Methodologically, the study operationalises relational economic geography as a framework for analysing which conditions shape commercialisation across multiple scales. In doing so, a multi-scalar contextual analysis is combined with patent mapping of Y02W30-classified technologies between 2000 and 2025.
The results show that innovation activity in this domain is concentrated in (petro-)chemical firms rather than pure recyclers, and that patent activity is dominated by a small number of large applicants located in the Antwerp–Rotterdam–Rhine–Ruhr (ARRRA) meta-cluster. Furthermore, the findings demonstrate that the failure of innovative firms in plastic waste management in the Netherlands stems from an accumulation of several constraints, at its basis, high energy costs, the lack of offsets, and the use of non-targeted taxes and tax exemptions.

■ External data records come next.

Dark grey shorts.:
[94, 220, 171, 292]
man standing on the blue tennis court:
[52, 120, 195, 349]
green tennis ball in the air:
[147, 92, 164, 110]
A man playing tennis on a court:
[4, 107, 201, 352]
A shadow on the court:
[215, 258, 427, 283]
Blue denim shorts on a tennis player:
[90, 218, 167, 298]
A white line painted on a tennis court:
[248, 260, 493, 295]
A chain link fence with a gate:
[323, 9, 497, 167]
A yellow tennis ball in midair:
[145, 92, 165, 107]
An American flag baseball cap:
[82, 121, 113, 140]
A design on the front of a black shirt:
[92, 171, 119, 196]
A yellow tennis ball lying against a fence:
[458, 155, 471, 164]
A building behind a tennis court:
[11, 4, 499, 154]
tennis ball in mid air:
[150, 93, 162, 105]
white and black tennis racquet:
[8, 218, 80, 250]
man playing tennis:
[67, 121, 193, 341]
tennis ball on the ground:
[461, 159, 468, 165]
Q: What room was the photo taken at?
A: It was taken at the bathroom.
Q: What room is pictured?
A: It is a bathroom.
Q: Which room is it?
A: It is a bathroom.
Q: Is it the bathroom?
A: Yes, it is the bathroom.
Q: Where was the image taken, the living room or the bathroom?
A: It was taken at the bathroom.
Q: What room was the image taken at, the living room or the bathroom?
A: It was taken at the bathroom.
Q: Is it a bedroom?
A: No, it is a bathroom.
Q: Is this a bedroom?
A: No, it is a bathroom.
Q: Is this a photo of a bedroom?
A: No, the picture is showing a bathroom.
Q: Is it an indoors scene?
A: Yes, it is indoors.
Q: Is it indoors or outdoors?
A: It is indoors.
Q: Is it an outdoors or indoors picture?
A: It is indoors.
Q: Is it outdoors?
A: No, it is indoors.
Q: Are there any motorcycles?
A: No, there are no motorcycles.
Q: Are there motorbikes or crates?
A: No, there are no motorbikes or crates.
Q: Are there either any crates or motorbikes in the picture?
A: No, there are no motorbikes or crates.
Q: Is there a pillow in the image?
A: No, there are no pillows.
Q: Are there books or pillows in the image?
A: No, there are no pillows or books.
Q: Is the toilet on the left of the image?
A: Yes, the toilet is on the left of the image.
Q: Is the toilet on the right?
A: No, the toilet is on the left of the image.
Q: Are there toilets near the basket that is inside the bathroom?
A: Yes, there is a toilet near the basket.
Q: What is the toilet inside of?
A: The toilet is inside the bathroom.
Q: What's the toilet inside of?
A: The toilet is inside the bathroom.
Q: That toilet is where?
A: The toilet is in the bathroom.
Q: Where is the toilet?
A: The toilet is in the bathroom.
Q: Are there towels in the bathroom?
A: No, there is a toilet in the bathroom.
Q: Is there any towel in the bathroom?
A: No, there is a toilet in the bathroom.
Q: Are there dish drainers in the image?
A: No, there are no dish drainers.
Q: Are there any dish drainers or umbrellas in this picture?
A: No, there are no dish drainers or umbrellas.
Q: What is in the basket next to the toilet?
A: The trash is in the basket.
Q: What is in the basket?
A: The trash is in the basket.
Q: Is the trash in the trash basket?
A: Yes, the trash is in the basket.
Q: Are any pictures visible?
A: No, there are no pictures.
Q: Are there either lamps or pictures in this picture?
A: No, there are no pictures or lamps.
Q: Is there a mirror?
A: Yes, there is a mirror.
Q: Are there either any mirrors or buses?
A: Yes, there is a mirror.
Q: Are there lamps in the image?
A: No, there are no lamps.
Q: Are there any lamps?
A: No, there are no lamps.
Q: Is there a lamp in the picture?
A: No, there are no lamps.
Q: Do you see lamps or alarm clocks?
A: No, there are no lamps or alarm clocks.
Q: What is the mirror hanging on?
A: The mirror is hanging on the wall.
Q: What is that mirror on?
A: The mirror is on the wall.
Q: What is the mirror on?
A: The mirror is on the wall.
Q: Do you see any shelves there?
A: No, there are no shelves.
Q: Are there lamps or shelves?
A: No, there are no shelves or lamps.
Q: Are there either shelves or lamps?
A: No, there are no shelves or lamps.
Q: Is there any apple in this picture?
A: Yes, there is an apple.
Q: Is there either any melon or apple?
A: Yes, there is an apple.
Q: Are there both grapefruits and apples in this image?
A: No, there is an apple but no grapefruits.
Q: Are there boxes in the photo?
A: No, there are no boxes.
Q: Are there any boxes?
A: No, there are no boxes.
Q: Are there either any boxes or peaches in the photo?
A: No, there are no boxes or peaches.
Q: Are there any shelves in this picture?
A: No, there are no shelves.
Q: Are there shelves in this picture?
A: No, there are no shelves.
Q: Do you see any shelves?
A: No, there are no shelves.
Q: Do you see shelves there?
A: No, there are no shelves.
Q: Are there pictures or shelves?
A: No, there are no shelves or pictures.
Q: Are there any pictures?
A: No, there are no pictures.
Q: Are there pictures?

As well as a lack of steering in policies and industrial policy. Combined with persistent labour shortages in STEM, long and complex food-approval permit applications.
For these inventions to commercialise, cluster embeddedness and regional specialisation, in addition to economies of scale, infrastructural co-location and vertical integration are important pillars. Co-location facilitates strategic coupling between firms, infrastructure and feedstock flows, enabling resource efficiency and reduced energy costs; conditions that are necessary to realise cost parity with virgin plastics. In addition, alignment through licensing, joint ventures, and open-innovation networks is a critical mechanism for scaling these technologies.
In sum, commercialisation is not determined by the invention itself, but by the relational conditions embedded in specialised industrial chemical clusters. Without alignment of infrastructural, economic and institutional conditions, inventions are unlikely to mature beyond the demonstration stage, particularly in contexts lacking targeted industrial support, as currently observed in the Netherlands.